Zusammenfassung Diese Einsichten in die molekularen Mechanismen der Echinacea-Wirkungen bestätigen frühe Beobachtungen über das Wirkspektrum - wie akute Infektionen, Entzündungen und infektionsgefährdete Verletzungen. Dabei scheint weniger die humorale Immunstimulation im Vordergrund zu stehen, sondern die unspezifische Infektionsblockade (sowohl viral als auch bakteriell) sowie eine beschwerdelindernde Modulation von überschießenden Entzündungsreaktionen (Zytokinsturm). Die therapeutische Relevanz spezieller Echinacea-Extrakte bei den genannten Indikationsbereichen gilt es jetzt weiter zu untersuchen.
Zusatzinformationen
Prüfsubstanz Ein standardisierter alkoholischer Extrakt aus frischem Kraut (95%) sowie Wurzeln (5%) der Heilpflanze Echinacea purpurea (L.) Moench (Echinaforce®, A. Vogel Bioforce AG, Schweiz). Bei den zulassungsrelevanten Indikationen stehen in vielen Ländern die Vorbeugung und Behandlung von grippalen Infekten im Vordergrund. Neben antiviralen Wirkungen (2) zeigt der verwendete Prüfextrakt antibakterielle und antiinflammatorische Eigenschaften (3).
Literatur
(1) International Conference on Antivirals for Neglected and Emerging Viruses (9th ICAV Symposium). Lübeck, 10.-13. Oktober 2010 (www.icanev.org).
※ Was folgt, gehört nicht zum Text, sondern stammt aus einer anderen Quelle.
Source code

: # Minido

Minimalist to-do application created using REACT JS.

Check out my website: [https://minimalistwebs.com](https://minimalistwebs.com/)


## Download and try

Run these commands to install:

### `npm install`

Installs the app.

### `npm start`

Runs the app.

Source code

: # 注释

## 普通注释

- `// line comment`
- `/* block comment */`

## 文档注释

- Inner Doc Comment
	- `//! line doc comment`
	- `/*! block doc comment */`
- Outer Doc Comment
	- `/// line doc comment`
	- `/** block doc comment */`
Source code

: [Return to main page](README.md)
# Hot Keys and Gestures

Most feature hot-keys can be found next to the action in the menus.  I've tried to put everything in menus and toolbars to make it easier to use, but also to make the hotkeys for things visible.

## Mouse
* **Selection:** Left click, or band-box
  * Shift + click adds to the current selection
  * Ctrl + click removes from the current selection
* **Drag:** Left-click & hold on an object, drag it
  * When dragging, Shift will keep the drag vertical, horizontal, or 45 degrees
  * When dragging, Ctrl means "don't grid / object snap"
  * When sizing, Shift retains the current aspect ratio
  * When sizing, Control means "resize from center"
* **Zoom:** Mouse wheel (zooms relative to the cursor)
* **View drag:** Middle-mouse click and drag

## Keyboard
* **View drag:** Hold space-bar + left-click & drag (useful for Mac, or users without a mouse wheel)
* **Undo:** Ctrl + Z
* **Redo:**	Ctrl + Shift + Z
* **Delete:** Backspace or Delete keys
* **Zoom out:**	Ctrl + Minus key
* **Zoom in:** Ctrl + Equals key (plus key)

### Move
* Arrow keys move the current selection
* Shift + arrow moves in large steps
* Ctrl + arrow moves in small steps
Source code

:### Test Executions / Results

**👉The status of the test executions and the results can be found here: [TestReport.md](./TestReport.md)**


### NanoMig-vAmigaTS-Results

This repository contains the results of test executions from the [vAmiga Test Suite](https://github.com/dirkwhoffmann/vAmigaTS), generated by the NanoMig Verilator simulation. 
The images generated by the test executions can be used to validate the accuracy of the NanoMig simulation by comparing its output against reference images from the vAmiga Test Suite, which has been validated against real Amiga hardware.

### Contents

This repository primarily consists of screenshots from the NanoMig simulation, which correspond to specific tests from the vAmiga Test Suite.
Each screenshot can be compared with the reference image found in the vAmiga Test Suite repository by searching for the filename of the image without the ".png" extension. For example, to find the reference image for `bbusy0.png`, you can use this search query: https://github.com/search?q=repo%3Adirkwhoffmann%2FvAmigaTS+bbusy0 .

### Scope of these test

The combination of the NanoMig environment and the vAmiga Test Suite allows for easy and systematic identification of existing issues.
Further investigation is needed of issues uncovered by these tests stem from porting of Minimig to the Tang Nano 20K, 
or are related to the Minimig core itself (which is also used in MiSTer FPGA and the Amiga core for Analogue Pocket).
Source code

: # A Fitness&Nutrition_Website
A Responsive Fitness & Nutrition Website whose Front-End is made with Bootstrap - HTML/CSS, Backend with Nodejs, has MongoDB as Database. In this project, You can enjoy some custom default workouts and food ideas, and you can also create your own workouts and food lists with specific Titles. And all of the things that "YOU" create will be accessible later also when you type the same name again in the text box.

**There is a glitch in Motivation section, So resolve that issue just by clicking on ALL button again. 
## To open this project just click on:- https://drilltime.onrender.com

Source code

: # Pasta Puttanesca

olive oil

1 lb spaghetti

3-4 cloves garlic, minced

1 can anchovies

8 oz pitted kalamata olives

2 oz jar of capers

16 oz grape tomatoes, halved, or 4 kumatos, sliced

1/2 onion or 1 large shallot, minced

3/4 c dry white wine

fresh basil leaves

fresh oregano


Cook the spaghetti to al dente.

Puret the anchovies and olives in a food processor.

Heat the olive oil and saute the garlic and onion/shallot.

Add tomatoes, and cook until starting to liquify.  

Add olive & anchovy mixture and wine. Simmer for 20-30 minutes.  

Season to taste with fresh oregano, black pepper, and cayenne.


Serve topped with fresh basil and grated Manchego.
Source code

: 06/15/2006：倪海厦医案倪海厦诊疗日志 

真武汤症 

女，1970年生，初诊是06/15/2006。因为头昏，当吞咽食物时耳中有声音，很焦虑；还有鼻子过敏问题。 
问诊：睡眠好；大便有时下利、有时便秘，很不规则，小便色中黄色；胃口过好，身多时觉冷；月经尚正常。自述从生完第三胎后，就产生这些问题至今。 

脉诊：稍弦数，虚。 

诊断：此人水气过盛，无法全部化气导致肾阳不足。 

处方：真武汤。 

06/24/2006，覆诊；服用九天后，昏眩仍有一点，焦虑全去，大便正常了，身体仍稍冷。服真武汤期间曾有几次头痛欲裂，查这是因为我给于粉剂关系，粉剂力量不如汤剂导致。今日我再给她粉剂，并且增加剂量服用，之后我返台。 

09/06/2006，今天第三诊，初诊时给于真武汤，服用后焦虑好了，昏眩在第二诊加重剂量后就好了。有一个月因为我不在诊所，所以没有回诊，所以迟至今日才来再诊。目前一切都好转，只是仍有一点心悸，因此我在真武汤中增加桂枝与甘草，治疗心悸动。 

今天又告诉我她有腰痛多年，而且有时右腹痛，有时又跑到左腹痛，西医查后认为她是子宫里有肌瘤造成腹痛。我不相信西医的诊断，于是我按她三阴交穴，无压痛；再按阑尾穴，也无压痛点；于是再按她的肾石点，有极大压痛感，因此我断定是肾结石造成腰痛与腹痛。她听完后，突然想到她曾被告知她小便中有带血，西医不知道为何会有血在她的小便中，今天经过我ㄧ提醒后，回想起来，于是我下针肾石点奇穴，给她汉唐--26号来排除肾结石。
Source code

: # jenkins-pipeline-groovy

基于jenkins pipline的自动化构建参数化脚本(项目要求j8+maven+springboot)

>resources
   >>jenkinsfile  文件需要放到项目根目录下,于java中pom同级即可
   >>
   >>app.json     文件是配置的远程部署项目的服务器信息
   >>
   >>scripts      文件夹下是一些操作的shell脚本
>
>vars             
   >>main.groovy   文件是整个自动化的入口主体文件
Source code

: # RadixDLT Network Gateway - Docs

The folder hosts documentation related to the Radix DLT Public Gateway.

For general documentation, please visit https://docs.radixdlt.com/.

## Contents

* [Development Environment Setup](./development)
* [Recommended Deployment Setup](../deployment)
(2) Pleschka S, Stein M, Schoop R, Hudson JB: Anti-viral properties and mode of action of standardized Echinacea purpurea extract against highly pathogenic avian influenza virus (H5N1, H7N7) and swine-origin H1N1 (S-OIV). Virol J. 2009 Nov 13;6:197.
(3) Sharma SM, Anderson M, Schoop SR, Hudson JB: Bactericidal and anti-inflammatory properties of a standardized Echinacea extract (Echinaforce): dual actions against respiratory bacteria. Phytomedicine. 2010 July; 17(8-9): 563-8.
Der Wissenschaftler Prof. Dr. Stephan Pleschka ist Virologe an der Justus Liebig-Universität in Giessen. Wichtige wissenschaftliche Aktivitäten in Virologie und Mikrobiologie umfassen:
* Identifikation, Charakterisierung und Beschreibung viraler und zellulärer Faktoren und Mechanismen, die die virale Multiplikation in infizierten Zellen regulieren und damit die virale Replikation beeinflussen.
* Die Virusausbreitung und folgende Immunreaktionen infizierter Wirte einschließlich Infektionssyndrome in unterschiedlichen Tiermodellen.
* Neben den Forschungen zur Influenza-Pathogenese und neuen therapeutischen Ansätzen betreffen weitere wichtige seiner Arbeiten die Bedeutung der Influenzavirus-Infektion für Lungenerkrankungen und die angeborene Immunität.